Le principe est le même pour la viande bovine ou porcine, on prélève des cellules souches sur un animal par biopsie et on cultive le milieu de la même façon, quasi fermentaire, en y adjoignant toutefois du sérum de foetus de veau, aujourd’hui indispensable pour arriver à un résultat proche de la viande.
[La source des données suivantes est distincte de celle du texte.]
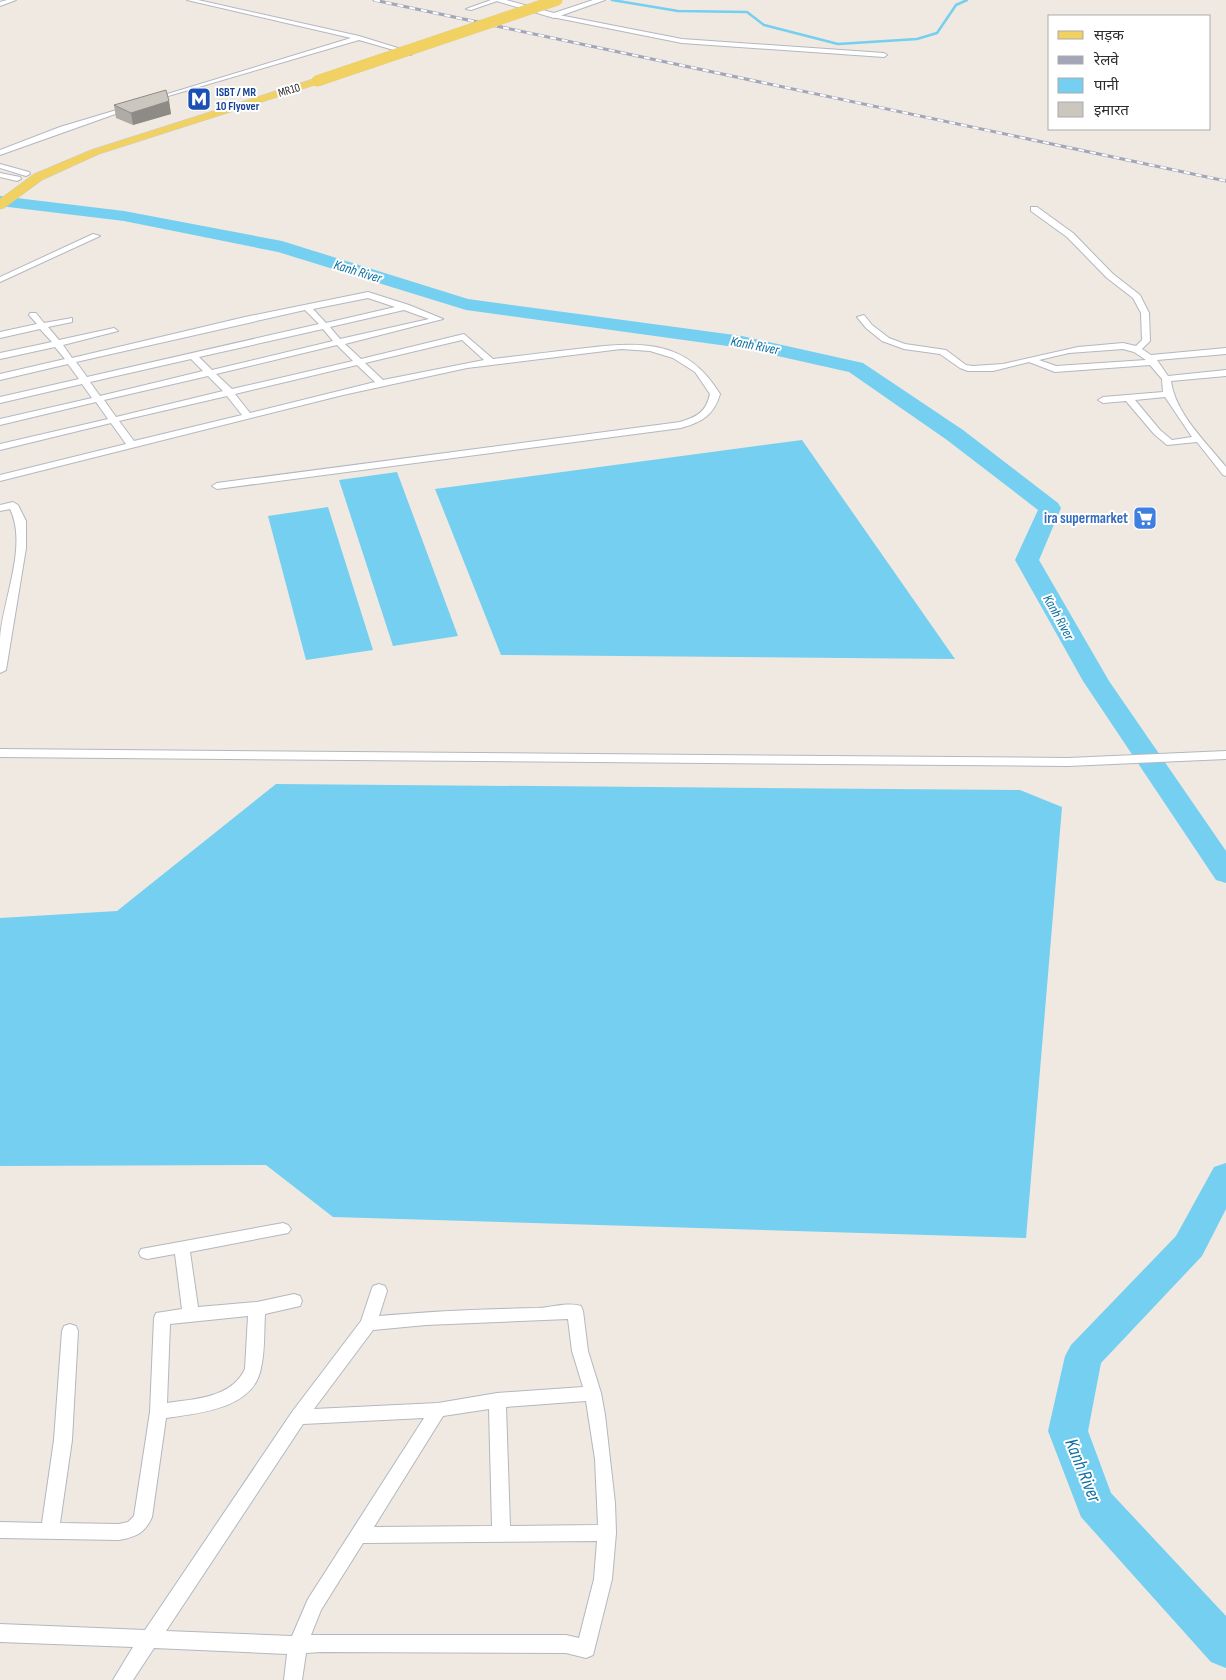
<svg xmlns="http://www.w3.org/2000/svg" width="1226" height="1680" viewBox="0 0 1226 1680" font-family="'Sofia Sans Condensed','Noto Sans Devanagari',sans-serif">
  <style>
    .water { fill: #75cff0 }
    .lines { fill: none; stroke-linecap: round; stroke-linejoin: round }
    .stream { stroke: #75cff0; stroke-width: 2.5 }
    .river { fill: #75cff0; fill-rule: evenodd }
    .minor-casing { stroke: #b4b7c1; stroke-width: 2 }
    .tertiary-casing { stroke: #b4b7c1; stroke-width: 2 }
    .primary-casing { stroke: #c9c9c9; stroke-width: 1 }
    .minor { fill: #fff; fill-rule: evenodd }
    .tertiary { fill: #fff; fill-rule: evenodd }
    .primary { fill: #f2d163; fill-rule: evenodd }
    .rail-casing { stroke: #a3a6b8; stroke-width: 3 }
    .rail { stroke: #fff; stroke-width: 2; stroke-dasharray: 6; stroke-linecap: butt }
    .primary-bridge-casing { stroke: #c9c9c9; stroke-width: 11; stroke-linecap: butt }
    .primary-bridge { stroke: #f2d163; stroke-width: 11 }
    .wall { fill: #afaba4 }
    .shaded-wall { fill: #8e8b86 }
    .building { fill: #cbc7bf; stroke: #8e8b86 }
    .labels { text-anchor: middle; stroke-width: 4; stroke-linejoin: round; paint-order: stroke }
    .far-street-label { font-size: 12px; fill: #2e2e2e; stroke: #fff }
    .far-transit-label { font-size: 12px; font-weight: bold; fill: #164399; stroke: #fff; text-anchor: start }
    .far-water-label { font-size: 14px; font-style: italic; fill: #0d6fa3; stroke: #fff }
    .shop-label { font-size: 15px; font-weight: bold; fill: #366cbe; stroke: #fff; text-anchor: end }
    .near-water-label { font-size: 19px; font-style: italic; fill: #0d6fa3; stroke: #fff }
  </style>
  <rect width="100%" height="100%" fill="#efe9e1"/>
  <!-- water -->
  <path class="water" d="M802,440L955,659L501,655L435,489Z
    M397,472L458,636L393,646L339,480Z
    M328,507L373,650L306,660L268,516Z
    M276,784L1020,790L1062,807L1026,1238L333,1217L266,1165L0,1166V918L117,911Z"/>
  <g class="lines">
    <!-- stream -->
    <path class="stream" d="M612,0L678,11L747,12L764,25L838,44L917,39L937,33L956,5L967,0"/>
    <!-- river -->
    <path class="river" d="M0,196L124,211L282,241L468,299L742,336L863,363L963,430L1058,503L1061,508L1039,560L1109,681L1226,851V883L1216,880L1083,681L1015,560L1038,510L947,440L849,372L742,348L466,310L278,252L124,221L0,206Z
      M1226,1163V1209L1202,1256L1101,1363L1088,1431L1111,1493L1226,1616V1668L1211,1662L1081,1517L1048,1431L1065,1356L1071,1345L1176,1236L1214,1167Z"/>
    <!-- minor casing -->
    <g class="minor-casing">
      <path id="minor" d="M7,0H16L0,6V2Z
        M187,0H198L359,36L414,53L411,55L359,40L151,101V99L351,38Z
        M491,0H500L471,10L466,9Z
        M554,14L682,39L884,53L887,55L884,57L682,43L552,17Z
        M130,106L135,107L0,155V150L60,127Z
        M0,164L29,172L30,174L26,176L0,168Z
        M0,173L20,177L21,179L17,181L0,177Z
        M1031,207H1037L1073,233L1113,274L1140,295L1149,313L1150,341L1142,349L1151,355L1226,348V354L1157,360L1168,376L1226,370V376L1171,381C1175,413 1206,442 1226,467V476L1223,475L1197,442L1167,445L1154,434L1126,401L1103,403L1098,400L1103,397L1163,392L1162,379L1150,365L1055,372L1029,362L993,371H968L960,368L940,354L904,349L882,341L866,328L857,317L864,315L872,325L889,338L905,344L946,350L966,365L973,366L1003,364L1078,347L1123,343L1136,346L1142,340L1141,313L1133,298L1107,278L1067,237L1031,211ZM1123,349L1134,352L1146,360L1056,366L1039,360L1069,353ZM1165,397L1192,437L1172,440L1160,430L1135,400Z
        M93,234L100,236L0,282V277Z
        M368,292L409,305L443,319L345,344L361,359L464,334L493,359C521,356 549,352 577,349C636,342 685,336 720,394C714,415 702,422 681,428L217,489L212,486L217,483L680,422C697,417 706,412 710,394L695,372L673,358L650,351L621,349L467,368L343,395L0,481V475L126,444L111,423L0,450V444L108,419L96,402L0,425V419L92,398L82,384L0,403V397L79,379L68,364L0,380V374L65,359L55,347L0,359V353L52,342L40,329L0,338V332L37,324L29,315L30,313H36L44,323L72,318V322L48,327L59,340L114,328L118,331L63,345L72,358L245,317ZM368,298L395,307L326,323L313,309ZM305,310L319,324L87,377L76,362ZM404,310L429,319L340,339L330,327ZM323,329L333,341L212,370L199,357ZM462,340L484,360L383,380L365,363ZM337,345L353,361L232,389L216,374ZM191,359L203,371L100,396L90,382ZM357,365L375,382L250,413L235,394ZM208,376L223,391L116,417L104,400ZM227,396L242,415L134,441L119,421Z
        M13,502L18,505L26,521V548L6,670L0,673C0,662 0,650 0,638C3,599 28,545 10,509L0,511V505Z
        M0,749L1068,758L1226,751V759L1068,766L0,757Z
        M283,1223L288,1225L291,1229L288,1233L190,1252L198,1307L257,1302L294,1294L300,1296L302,1301L300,1306L265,1314C264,1331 265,1351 261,1368C254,1409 199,1413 166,1418L152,1517C145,1533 136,1537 119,1540L0,1538V1522L42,1523L54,1440L62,1331L64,1326L70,1324L76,1326L78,1331L72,1440L60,1523L119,1524L128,1522L134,1516L150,1412L154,1318L156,1313L182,1309L175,1254L147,1259L141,1257L139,1253L141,1249ZM248,1316L245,1369C232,1398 194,1399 167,1403L170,1324Z
        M379,1284L385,1286L387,1291L379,1316C432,1311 485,1309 539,1308C552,1307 568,1302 581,1306L583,1311L588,1351L601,1393L605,1415L615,1503L616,1533L612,1579L593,1655L586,1658L566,1653L321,1652L306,1653L302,1680H284L287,1654L154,1648L133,1680H113L133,1647L0,1642V1624L145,1630L292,1412L361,1321L371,1291L373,1286ZM568,1319L572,1351L583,1387L497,1393L438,1403L314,1409L373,1330L426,1325ZM586,1401L595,1459L598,1525L510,1526L506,1407ZM489,1409L492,1526L374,1527L443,1416ZM424,1418L308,1599L292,1636L166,1631L303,1424ZM597,1541L594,1579L579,1638L566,1635H311L321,1610L363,1543Z"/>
    </g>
    <!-- tertiary casing -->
    <g class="tertiary-casing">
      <path id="tertiary" d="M493,0H506L554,13L593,0H605L554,18Z"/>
    </g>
    <!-- primary casing -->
    <g class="primary-casing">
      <path id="primary" d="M317,78L321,79L322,81L321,83L99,154L42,180L4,208L0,209V199L34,174L91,150Z"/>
    </g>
    <!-- minor -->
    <use href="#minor" class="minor"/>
    <!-- tertiary -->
    <use href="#tertiary" class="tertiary"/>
    <!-- primary -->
    <use href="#primary" class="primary"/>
    <!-- rail casing -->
    <g class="rail-casing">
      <path id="rail" d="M374,0L1226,181"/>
    </g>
    <!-- rail -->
    <use href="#rail" class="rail"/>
    <!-- primary-bridge casing -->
    <g class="primary-bridge-casing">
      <path id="primary-bridge" d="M317,81L557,0"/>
    </g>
    <!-- primary-bridge -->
    <use href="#primary-bridge" class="primary-bridge"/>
  </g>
  <!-- wall -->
  <path class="wall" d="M169,101L171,114L133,125L116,118L114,105Z"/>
  <!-- shaded-wall -->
  <path class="shaded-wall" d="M169,101L171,114L133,125L131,113Z"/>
  <!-- building -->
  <path class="building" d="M166,90L169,101L131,113L114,105Z"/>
  <!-- icons -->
  <defs>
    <g id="metro-square" transform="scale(1.25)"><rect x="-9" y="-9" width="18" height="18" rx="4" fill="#1a4fb4" stroke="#fff"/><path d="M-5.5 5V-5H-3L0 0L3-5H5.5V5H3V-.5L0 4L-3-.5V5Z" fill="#fff"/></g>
    <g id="supermarket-square" transform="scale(1.25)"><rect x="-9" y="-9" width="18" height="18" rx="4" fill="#3f7fe0" stroke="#fff"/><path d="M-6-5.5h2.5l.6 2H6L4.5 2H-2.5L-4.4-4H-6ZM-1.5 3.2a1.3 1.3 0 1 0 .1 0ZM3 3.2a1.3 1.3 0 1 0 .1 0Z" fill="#fff"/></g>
  </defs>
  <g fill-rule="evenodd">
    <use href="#metro-square" x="199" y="99"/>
    <use href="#supermarket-square" x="1145" y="518"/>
  </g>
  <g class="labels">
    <!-- far-street labels -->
    <g class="far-street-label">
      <text transform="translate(289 90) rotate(-17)" y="4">MR10</text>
    </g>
    <!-- far-transit labels -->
    <g class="far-transit-label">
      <text x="216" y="96">ISBT / MR<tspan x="216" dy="14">10 Flyover</tspan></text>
    </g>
    <!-- far-water labels -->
    <g class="far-water-label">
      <text transform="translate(358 271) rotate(17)" y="5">Kanh River</text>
      <text transform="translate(755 345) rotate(11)" y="5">Kanh River</text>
      <text transform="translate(1059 617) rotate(61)" y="5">Kanh River</text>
    </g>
    <!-- shop labels -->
    <g class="shop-label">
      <text x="1128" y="523">ira supermarket</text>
    </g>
    <!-- near-water labels -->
    <g class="near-water-label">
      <text transform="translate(1084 1470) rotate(68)" y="7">Kanh River</text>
    </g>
  </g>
  <!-- legend -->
  <rect x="1048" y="15" width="162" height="115" fill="#ffffff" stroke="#ababab"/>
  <rect x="1058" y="31" width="25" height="8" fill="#f2d163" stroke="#ababab"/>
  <text x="1094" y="40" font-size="15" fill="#2e2e2e">सड़क</text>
  <rect x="1058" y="56" width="25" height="8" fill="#a3a6b8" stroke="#ababab"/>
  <text x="1094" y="65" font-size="15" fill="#2e2e2e">रेलवे</text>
  <rect x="1058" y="78" width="25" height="15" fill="#75cff0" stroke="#ababab"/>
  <text x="1094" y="90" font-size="15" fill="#2e2e2e">पानी</text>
  <rect x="1058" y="102" width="25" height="15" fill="#cbc7bf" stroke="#ababab"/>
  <text x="1094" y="115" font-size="15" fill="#2e2e2e">इमारत</text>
</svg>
L’état de la recherche de ces industries en sont encore à ce stade quoiqu’ils en laissent penser de leurs avancées.

Ou il est question de transparence dans la recherche

 Jean-François Hocquette, chercheur à l’INRAE, travaille sur la biologie du muscle, la génomique et les préférences des consommateurs en rapport avec la qualité de la viande bovine, et ce depuis 1999. Pour lui, le procédé ne tient pas la route, du moins pas encore: « Les entreprises privées qui revendiquent produire de la viande cellulaire ou dite in vitro ou de culture, sont dans une situation où elles font parler d’elles et réalisent un bel exercice de communication. Malheureusement, ce type de recherche n’est pas aussi développé et les résultats sont beaucoup plus nuancés que les rêves promis. Il faut modérer tout ce que les entreprises avancent comme résultat notamment en terme de qualité sanitaire. C’est une logique commerciale qui se met en route et ce sont des millions en jeu. »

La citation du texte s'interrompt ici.